A line belongs in the answer only if it contains the word "WHAT"; copy every such line from the listing below.

--- INPUT ---

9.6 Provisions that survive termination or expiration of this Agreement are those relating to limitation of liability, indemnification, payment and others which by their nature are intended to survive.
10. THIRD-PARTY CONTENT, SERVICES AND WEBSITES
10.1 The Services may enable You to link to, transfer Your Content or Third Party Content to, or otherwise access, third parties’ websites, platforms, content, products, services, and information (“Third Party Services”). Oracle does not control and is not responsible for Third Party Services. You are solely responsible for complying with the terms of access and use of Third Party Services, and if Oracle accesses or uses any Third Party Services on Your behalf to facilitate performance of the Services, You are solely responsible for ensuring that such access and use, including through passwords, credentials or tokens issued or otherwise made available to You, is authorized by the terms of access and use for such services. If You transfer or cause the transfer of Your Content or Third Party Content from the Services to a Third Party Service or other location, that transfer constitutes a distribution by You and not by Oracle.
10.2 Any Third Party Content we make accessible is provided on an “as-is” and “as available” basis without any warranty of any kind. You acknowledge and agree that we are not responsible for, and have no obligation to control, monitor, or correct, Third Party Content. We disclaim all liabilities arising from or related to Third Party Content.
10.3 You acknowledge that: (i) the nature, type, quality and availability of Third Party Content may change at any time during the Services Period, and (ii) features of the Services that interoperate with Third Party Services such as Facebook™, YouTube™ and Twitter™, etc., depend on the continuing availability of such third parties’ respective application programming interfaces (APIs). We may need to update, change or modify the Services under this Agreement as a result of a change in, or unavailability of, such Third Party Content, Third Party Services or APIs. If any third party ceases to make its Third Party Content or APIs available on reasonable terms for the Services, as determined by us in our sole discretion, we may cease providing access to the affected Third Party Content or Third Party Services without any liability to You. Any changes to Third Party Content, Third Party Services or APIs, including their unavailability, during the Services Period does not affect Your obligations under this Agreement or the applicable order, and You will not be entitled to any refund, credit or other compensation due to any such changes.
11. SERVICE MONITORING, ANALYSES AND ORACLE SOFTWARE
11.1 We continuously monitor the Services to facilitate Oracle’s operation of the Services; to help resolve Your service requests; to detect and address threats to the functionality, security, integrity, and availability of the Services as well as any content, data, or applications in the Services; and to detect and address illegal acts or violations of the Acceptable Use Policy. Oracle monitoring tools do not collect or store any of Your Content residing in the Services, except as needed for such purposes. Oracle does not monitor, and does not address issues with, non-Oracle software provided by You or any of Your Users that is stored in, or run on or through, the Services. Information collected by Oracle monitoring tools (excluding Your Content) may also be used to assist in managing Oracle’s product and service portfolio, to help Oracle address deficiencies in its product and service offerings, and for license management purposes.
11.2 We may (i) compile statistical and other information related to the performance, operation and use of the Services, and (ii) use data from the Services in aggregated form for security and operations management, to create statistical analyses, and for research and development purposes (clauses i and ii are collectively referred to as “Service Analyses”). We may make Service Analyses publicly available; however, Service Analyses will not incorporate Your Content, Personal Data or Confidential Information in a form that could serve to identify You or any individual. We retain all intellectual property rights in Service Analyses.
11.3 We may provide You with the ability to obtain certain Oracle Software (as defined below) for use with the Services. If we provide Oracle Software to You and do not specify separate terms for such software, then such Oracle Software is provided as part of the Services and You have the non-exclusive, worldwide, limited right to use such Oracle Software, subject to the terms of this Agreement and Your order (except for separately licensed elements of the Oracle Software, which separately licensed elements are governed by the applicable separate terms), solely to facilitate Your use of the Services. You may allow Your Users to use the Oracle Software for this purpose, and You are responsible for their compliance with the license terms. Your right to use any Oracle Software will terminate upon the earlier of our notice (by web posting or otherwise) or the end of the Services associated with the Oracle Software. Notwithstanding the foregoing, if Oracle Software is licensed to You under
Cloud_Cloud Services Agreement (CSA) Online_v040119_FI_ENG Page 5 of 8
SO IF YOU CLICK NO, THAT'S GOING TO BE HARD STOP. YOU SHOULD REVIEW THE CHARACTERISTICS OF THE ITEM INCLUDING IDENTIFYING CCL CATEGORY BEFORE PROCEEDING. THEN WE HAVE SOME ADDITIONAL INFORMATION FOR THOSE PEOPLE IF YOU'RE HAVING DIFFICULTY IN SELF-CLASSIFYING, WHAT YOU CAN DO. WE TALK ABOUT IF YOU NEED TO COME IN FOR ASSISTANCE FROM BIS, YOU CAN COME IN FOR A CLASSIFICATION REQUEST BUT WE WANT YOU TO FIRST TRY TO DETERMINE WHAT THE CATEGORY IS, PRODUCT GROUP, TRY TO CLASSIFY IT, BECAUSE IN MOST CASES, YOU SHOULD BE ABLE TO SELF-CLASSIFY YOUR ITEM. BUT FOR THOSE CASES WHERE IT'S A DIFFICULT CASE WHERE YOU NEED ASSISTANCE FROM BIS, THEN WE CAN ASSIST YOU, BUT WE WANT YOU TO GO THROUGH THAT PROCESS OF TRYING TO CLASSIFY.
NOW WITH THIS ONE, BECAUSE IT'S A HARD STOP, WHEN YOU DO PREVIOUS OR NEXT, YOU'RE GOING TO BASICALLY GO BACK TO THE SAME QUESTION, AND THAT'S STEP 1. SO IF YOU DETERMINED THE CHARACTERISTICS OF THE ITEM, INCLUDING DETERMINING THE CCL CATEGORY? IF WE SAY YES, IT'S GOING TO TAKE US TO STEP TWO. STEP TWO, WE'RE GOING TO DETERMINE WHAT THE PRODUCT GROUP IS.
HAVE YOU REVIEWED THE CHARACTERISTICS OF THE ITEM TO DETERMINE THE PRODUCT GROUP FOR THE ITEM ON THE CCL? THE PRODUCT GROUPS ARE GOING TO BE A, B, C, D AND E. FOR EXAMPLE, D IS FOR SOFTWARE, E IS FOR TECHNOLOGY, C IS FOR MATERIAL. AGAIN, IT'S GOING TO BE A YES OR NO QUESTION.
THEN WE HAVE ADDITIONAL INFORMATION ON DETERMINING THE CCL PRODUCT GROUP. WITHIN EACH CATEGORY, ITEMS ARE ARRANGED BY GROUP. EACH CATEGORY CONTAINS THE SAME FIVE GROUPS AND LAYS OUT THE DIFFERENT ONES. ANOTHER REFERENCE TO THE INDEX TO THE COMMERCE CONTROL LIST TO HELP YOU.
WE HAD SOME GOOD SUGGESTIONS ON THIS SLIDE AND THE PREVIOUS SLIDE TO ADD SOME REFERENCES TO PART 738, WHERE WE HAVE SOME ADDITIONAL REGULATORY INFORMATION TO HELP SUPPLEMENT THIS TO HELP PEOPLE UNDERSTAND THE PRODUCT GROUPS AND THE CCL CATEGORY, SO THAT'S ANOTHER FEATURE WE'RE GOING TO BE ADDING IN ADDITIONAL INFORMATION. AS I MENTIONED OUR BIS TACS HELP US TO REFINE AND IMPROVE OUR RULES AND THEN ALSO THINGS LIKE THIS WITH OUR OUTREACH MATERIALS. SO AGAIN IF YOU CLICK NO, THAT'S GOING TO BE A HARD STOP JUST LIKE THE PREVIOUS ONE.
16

---

SOLUTION TO THE EXERCISE:
SO IF YOU CLICK NO, THAT'S GOING TO BE HARD STOP. YOU SHOULD REVIEW THE CHARACTERISTICS OF THE ITEM INCLUDING IDENTIFYING CCL CATEGORY BEFORE PROCEEDING. THEN WE HAVE SOME ADDITIONAL INFORMATION FOR THOSE PEOPLE IF YOU'RE HAVING DIFFICULTY IN SELF-CLASSIFYING, WHAT YOU CAN DO. WE TALK ABOUT IF YOU NEED TO COME IN FOR ASSISTANCE FROM BIS, YOU CAN COME IN FOR A CLASSIFICATION REQUEST BUT WE WANT YOU TO FIRST TRY TO DETERMINE WHAT THE CATEGORY IS, PRODUCT GROUP, TRY TO CLASSIFY IT, BECAUSE IN MOST CASES, YOU SHOULD BE ABLE TO SELF-CLASSIFY YOUR ITEM. BUT FOR THOSE CASES WHERE IT'S A DIFFICULT CASE WHERE YOU NEED ASSISTANCE FROM BIS, THEN WE CAN ASSIST YOU, BUT WE WANT YOU TO GO THROUGH THAT PROCESS OF TRYING TO CLASSIFY.
NOW WITH THIS ONE, BECAUSE IT'S A HARD STOP, WHEN YOU DO PREVIOUS OR NEXT, YOU'RE GOING TO BASICALLY GO BACK TO THE SAME QUESTION, AND THAT'S STEP 1. SO IF YOU DETERMINED THE CHARACTERISTICS OF THE ITEM, INCLUDING DETERMINING THE CCL CATEGORY? IF WE SAY YES, IT'S GOING TO TAKE US TO STEP TWO. STEP TWO, WE'RE GOING TO DETERMINE WHAT THE PRODUCT GROUP IS.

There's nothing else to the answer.